▶ Work required: In your reply, write out each entry exactly as given.

▶ Dataset:
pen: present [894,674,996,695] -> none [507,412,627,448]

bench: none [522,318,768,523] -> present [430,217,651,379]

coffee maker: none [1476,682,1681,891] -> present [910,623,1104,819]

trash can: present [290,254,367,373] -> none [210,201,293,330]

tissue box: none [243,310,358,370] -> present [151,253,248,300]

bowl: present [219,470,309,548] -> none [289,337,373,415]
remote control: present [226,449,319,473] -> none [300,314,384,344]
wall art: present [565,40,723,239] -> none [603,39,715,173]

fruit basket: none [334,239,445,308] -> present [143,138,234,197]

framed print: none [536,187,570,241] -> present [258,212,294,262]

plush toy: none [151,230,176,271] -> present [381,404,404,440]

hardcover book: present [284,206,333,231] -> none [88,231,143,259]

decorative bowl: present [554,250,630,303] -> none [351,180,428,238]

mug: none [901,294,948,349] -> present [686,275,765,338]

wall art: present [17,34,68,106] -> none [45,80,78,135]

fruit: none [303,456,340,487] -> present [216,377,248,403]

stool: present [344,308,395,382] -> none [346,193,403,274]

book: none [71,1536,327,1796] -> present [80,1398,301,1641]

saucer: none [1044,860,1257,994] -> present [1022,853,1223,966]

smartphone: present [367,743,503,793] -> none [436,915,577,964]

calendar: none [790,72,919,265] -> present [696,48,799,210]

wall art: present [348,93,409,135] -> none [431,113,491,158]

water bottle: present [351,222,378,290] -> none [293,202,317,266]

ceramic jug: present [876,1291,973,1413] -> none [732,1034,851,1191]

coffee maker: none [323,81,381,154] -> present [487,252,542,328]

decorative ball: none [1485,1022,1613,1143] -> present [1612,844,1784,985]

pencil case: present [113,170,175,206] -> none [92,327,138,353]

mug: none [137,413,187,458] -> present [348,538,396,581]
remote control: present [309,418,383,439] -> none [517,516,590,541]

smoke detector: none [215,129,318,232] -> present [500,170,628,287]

▶ Task solution:
pen: present [894,674,996,695] -> none [507,412,627,448]

bench: none [522,318,768,523] -> present [430,217,651,379]

coffee maker: none [1476,682,1681,891] -> present [910,623,1104,819]

trash can: present [290,254,367,373] -> none [210,201,293,330]

tissue box: none [243,310,358,370] -> present [151,253,248,300]

bowl: present [219,470,309,548] -> none [289,337,373,415]
remote control: present [226,449,319,473] -> none [300,314,384,344]
wall art: present [565,40,723,239] -> none [603,39,715,173]

fruit basket: none [334,239,445,308] -> present [143,138,234,197]

framed print: none [536,187,570,241] -> present [258,212,294,262]

plush toy: none [151,230,176,271] -> present [381,404,404,440]

hardcover book: present [284,206,333,231] -> none [88,231,143,259]

decorative bowl: present [554,250,630,303] -> none [351,180,428,238]

mug: none [901,294,948,349] -> present [686,275,765,338]

wall art: present [17,34,68,106] -> none [45,80,78,135]

fruit: none [303,456,340,487] -> present [216,377,248,403]

stool: present [344,308,395,382] -> none [346,193,403,274]

book: none [71,1536,327,1796] -> present [80,1398,301,1641]

saucer: none [1044,860,1257,994] -> present [1022,853,1223,966]

smartphone: present [367,743,503,793] -> none [436,915,577,964]

calendar: none [790,72,919,265] -> present [696,48,799,210]

wall art: present [348,93,409,135] -> none [431,113,491,158]

water bottle: present [351,222,378,290] -> none [293,202,317,266]

ceramic jug: present [876,1291,973,1413] -> none [732,1034,851,1191]

coffee maker: none [323,81,381,154] -> present [487,252,542,328]

decorative ball: none [1485,1022,1613,1143] -> present [1612,844,1784,985]

pencil case: present [113,170,175,206] -> none [92,327,138,353]

mug: none [137,413,187,458] -> present [348,538,396,581]
remote control: present [309,418,383,439] -> none [517,516,590,541]

smoke detector: none [215,129,318,232] -> present [500,170,628,287]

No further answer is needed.